Les marches ayant rassemblé des milliers d’étudiants, le 26 février, dans toute l’Algérie, ont ainsi été seulement évoquées au milieu du journal du soir sur la télévision publique, sans que soit rappelée leur revendication première, le retrait de la candidature du chef d’Etat.
Face à cette censure, une fronde commence toutefois à s’organiser dans l’audiovisuel public. Dans une lettre adressée à leur directeur, le 24 février, des journalistes de la radio nationale ont dénoncé « le traitement exceptionnel dérogatoire imposé par la hiérarchie au profit du président et restrictif quand il s’agit de l’opposition », en rappelant que le silence des médias d’Etat après les manifestations du 22 février « n’est que l’illustration de l’enfer de l’exercice au quotidien de [leur] métier ».
Deux jours plus tard, des dizaines de journalistes ont participé à un sit-in devant les sièges de la télévision et la radio nationale à Alger, pour protester contre les pressions dont ils font l’objet. Le lendemain, ils étaient une centaine sur la place de la Liberté-de-la-Presse pour réclamer leurs droits à « informer et non désinformer ». Une dizaine ont été arrêtés, dont la correspondante de RFI en Algérie, avant d’être relâchés dans la journée.
« Le verrouillage des médias publics a toujours existé, mais ces manifestations de journalistes sont sans précédent dans l’histoire de l’Algérie », souligne M. Drareni. A en croire M. Khayati, de RSF, « il en ressortira sans doute des acquis en matière d’indépendance éditoriale », comme le laisse penser « l’absence de vague de licenciements en représailles » à ce jour.

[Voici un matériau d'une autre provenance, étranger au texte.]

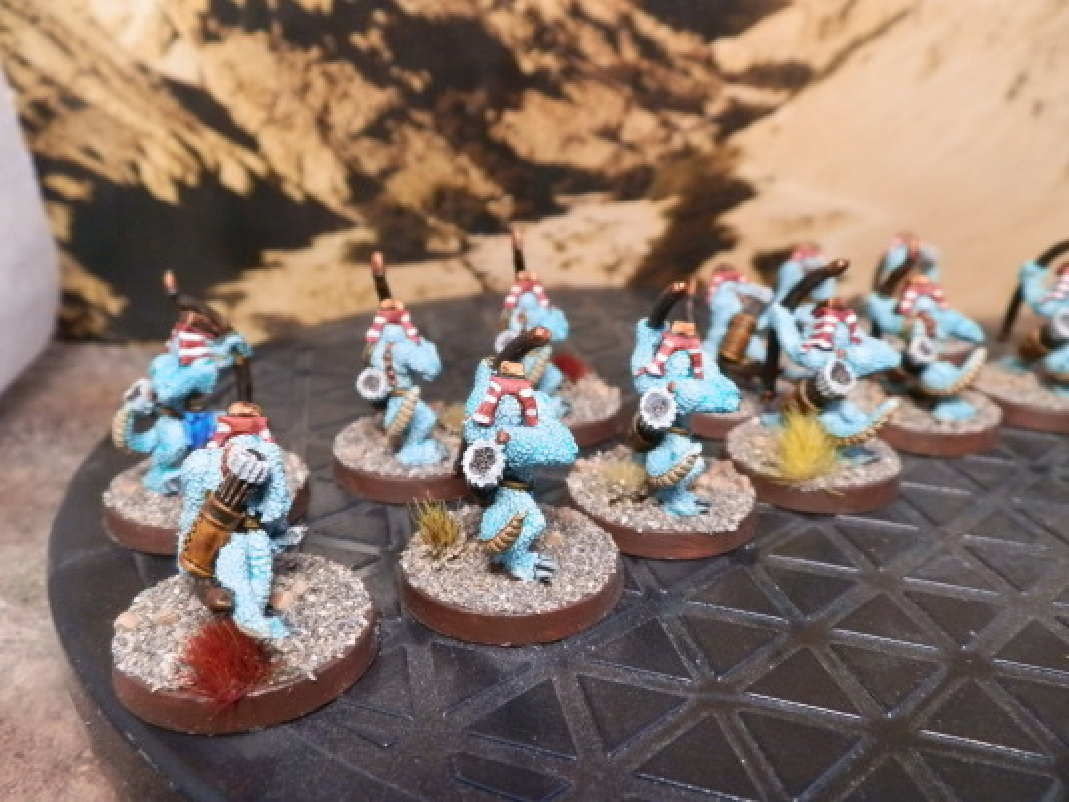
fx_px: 865
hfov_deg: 63.4
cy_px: 401
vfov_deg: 49.7
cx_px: 534
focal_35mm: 28
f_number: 3.1
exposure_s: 1/125
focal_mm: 5
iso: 400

Les médias privés, souvent propriétés d’hommes d’affaires proches du régime, ne sont pas pour autant épargnés, d’autant qu’une part importante de leurs revenus provient de la publicité étatique. Depuis mardi 5 mars, les quotidiens Echorouk et El Bilad sont ainsi privés de ces annonces, après avoir rendu compte des manifestations dans leurs pages.
Ayant perdu confiance dans les médias publics, nombre d’Algériens, et notamment la jeunesse, se tournent alors vers les réseaux sociaux pour suivre les événements de ces derniers jours, mais aussi vers « une presse en ligne de qualité qui est en train d’émerger », observe M. Khayati.
A l’occasion de la révision de 2016, Abdelaziz Bouteflika avait fait inscrire le principe de la liberté de la presse dans la Constitution. En 2013, il a décrété le 22 octobre Journée nationale de la presse en Algérie. Le pays se classe à la 136e place sur 180 dans le classement mondial de RSF sur la liberté de la presse.